You have always struggled with the holding on. Your hands are slippery with grief. Your arms ache with exhaustion. You know who you are mourning. You don’t know who you are mourning, but it might be yourself.

You remember what it was like before this, and you don’t remember what it was like before this. You can’t remember yesterday, but you doubt it was any better. You don’t have plans for tomorrow, because you are afraid to make plans.

The plan you are afraid of is the last plan you’ll ever make.

Don’t make that plan. Stay here. And I mean, here. This world’s too often stupid, but it’s often beautiful. The world’s broken, but it’s full of mending too. The world spins on wild dreams, and some of those wild dreams are yours.

I know you have wild beautiful dreams. You can’t see them because depression is a mean, dirty fighting motherfucker. It sucks you dry and drowns you at the same time. You’re so overwhelmed by feelings that you just turn off. It hurts to be that sad. Like, fucking draw your breath in and feel like someone’s snipping up your lungs with dull sewing scissors hurts. It hurts so much that you turn off.

But you can never turn off all the way because you are human. You still dream. You still ache. That’s how you know something’s wrong. That’s how you can look around work and call yourself a fraud. That’s how you convince yourself you don’t need help.

I see you. I have been there. I understand.

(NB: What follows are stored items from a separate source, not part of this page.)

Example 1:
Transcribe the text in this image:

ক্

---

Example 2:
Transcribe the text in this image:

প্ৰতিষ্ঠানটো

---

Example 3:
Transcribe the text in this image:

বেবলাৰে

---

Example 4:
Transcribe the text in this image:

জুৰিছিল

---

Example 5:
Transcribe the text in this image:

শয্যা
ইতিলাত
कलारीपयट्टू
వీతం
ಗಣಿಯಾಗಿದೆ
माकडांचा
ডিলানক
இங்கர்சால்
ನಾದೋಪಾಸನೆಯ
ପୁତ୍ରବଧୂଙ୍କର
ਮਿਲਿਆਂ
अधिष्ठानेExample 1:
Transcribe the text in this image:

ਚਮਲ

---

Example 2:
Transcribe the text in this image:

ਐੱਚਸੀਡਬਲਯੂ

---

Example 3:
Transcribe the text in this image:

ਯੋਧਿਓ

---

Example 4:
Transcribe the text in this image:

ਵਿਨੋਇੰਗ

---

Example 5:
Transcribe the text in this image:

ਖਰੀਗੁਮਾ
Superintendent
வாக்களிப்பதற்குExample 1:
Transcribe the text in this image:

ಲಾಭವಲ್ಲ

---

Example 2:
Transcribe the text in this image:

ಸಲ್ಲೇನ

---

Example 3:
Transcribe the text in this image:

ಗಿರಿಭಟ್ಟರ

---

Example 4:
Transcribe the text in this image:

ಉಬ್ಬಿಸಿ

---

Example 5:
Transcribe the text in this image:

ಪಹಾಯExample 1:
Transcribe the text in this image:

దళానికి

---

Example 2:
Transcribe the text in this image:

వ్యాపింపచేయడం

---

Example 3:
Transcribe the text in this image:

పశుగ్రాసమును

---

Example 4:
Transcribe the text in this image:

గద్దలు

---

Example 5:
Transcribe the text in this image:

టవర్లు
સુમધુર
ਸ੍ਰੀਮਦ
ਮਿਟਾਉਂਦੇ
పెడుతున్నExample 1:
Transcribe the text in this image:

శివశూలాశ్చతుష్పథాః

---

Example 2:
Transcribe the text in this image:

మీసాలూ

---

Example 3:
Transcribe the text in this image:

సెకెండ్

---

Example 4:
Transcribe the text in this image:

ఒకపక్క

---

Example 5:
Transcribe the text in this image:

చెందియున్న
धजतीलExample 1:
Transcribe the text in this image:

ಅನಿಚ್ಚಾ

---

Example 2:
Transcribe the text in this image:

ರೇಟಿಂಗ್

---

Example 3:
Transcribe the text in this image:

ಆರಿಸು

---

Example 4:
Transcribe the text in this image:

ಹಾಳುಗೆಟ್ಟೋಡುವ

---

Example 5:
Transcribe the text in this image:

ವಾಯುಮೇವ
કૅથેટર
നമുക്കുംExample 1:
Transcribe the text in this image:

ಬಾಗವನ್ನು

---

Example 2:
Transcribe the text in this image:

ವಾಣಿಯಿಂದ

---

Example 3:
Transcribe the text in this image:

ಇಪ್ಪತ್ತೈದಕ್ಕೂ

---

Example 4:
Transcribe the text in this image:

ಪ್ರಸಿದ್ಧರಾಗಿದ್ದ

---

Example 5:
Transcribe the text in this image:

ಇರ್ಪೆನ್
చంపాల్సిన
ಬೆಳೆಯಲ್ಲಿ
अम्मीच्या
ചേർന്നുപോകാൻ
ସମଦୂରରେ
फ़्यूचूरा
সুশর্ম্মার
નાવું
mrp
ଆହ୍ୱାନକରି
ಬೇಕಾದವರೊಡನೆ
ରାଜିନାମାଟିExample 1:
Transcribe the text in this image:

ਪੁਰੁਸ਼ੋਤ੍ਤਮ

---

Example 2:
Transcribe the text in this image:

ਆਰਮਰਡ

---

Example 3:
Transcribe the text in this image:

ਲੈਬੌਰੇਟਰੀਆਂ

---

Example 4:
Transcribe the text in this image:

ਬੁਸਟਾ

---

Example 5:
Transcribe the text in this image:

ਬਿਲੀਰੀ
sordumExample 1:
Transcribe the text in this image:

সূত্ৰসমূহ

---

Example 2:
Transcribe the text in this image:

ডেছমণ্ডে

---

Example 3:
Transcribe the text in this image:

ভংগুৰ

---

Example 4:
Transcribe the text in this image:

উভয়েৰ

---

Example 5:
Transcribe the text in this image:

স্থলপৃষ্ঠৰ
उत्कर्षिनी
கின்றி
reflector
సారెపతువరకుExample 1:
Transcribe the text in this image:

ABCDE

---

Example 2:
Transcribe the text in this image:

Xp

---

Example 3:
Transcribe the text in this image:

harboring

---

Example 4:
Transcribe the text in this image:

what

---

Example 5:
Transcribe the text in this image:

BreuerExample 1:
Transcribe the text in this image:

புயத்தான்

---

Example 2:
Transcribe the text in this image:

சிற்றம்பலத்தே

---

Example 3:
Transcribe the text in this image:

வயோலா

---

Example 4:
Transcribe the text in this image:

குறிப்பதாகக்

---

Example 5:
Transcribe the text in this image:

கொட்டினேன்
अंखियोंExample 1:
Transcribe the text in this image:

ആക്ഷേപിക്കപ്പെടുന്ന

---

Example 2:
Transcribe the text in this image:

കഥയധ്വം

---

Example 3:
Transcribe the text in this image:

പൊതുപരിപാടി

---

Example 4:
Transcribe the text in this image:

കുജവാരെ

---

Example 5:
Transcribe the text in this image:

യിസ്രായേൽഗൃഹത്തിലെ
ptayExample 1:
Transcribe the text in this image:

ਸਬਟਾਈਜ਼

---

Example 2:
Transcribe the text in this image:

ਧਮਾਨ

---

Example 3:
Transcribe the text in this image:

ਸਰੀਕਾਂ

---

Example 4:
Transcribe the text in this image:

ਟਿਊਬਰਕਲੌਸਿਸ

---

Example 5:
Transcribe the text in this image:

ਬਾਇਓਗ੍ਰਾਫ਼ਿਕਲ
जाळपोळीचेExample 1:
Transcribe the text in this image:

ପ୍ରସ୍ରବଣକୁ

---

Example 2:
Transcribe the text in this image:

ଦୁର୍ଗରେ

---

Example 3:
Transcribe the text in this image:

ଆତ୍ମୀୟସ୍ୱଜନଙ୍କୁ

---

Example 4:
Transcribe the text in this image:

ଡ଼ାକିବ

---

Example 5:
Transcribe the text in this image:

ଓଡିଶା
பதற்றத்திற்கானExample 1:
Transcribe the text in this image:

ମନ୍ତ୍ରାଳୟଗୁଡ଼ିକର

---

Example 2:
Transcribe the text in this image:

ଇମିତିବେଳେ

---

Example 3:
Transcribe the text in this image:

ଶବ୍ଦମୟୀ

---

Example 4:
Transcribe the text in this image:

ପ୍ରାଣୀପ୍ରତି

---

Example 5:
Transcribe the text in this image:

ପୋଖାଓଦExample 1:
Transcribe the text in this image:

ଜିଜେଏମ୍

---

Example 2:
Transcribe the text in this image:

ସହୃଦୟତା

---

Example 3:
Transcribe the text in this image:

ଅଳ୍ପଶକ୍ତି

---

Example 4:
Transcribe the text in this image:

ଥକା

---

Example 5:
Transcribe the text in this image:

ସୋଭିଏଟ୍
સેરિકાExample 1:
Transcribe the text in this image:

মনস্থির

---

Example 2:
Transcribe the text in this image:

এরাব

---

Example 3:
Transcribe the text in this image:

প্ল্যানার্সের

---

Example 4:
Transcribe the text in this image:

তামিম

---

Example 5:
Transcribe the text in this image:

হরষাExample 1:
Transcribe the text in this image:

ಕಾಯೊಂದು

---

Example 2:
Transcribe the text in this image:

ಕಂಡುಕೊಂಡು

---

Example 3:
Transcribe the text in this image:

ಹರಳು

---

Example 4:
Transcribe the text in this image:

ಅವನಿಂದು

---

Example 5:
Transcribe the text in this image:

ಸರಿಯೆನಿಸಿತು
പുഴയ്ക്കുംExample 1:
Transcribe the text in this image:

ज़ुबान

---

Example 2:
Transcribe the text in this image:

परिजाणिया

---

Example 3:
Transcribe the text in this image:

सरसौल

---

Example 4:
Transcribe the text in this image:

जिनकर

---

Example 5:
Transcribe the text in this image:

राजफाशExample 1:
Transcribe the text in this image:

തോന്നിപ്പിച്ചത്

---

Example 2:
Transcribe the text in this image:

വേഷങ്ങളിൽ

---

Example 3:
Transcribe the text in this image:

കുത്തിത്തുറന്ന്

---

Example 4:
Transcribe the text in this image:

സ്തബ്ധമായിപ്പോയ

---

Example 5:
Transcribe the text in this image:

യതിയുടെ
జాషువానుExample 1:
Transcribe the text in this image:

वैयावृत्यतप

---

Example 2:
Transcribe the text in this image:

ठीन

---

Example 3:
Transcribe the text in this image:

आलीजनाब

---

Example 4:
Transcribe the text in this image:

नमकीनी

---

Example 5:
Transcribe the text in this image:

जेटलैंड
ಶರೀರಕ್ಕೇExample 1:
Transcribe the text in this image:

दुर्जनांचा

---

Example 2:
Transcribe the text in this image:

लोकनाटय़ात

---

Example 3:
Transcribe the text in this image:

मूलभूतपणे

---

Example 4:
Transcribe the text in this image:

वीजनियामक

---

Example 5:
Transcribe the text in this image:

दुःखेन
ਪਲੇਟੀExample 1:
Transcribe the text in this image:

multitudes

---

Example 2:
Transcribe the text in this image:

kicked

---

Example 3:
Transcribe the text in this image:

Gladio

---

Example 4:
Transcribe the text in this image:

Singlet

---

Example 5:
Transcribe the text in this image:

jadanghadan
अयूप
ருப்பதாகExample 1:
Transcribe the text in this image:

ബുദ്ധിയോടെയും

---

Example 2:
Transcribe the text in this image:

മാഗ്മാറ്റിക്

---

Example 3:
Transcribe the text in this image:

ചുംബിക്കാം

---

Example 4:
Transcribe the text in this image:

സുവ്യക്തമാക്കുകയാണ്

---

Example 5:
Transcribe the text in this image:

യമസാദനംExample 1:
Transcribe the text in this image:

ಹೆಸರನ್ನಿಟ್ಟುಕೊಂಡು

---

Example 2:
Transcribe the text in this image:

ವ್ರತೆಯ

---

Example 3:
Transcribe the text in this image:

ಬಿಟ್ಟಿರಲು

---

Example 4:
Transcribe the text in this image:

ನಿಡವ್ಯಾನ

I’m not going to tell you that you can’t disappear because it isn’t my decision. It’s yours. But I will tell you a thing. No, wait, Neil Gaiman is going to tell you a thing. He wrote this in Fragile Things, in a story called Inventing Aladdin.

We save our lives in such unlikely ways.

Fragile Things came out in 2006 and that quote saved my life. For years, I said it to myself on a nearly daily basis. I went looking for unlikely ways to save myself. I wrote and I read and I fell in love. I fell out of love and fell in love again. I found music I loved. I found music that I hated.

I tried to die, and failed.

So I started to get better, lacking anything better to do.

I began to volunteer as a foster parent and volunteer at the local animal control shelter. I started to write and finish writing books again. I fell in love again, and took the leap to tell the person. It was worth the risk, even if it ended. I found faith, again, and my own form of it.

I found a critique group of writers who have become some of my best friends. I went to Book Expo America for the first time. I wrote books that are, I think and hope, increasingly brave.

I fall into deep depressions, but I’ve learned to tether myself to the earth the way that Philae attached itself to that comet (and yes, sometimes, my landings are as awkward as Philae’s was) .

My tethers have names, sometimes, friends to whom I can say, “I am drowning” and they say, “Oh no you don’t.”

My tethers have titles, books and songs I turn to whenever I’m hitting rock bottom, and occasionally quotes from movies and books that I just read for hours online, just to remember the feeling I had when I first read the book or saw the movie.

My tethers are just feelings. I used to find other ways to feel things when I was numb from turning off. Now I go for a walk. I take long showers. I take baths and watch my hands turn pruny.

My tethers have fur. I have rules, for my worst days, and one of them is that I can’t die if I still have foster cats because then they’d end up going back to the high kill shelter they came from. So, I always have foster cats.

You don’t always know your tethers until you have them, until they’re holding you to the earth, until you need them. But looking for them, the discovery of them, that’s half the fun. That’s how you stay. You discover. You are curious. You trust people like me who say, I am here. I know where you are, but you are here too. You are irreplaceable and I want you to stay here. 

And if you have no tethers, I will be your tether. If nothing else works, I want you to know this: that I cry every time I read about a suicide, that I wish I could stand on every rooftop, every bathroom, every train track, everywhere, to close my hand over yours. To keep you from jumping, or sinking, or opening that pill bottle. I will be here, if you need me. If you want to leave a comment, or send me a tweet, or send me an email, I am here for you. I believe in you. I will be your tether while you hang on, looking for more ways to hold on.

You are so much better at holding on than you know.  You are made of stardust and wild dreams. You are beautiful and you are brave. I see you.

Stay.

Love,

Katherine

 

P.S. This is the first in a series of blog posts about suicide and suicide prevention as this weekend is the sixth anniversary of my friend Kayla’s death. Tomorrow, I’ll share my letter to Kayla.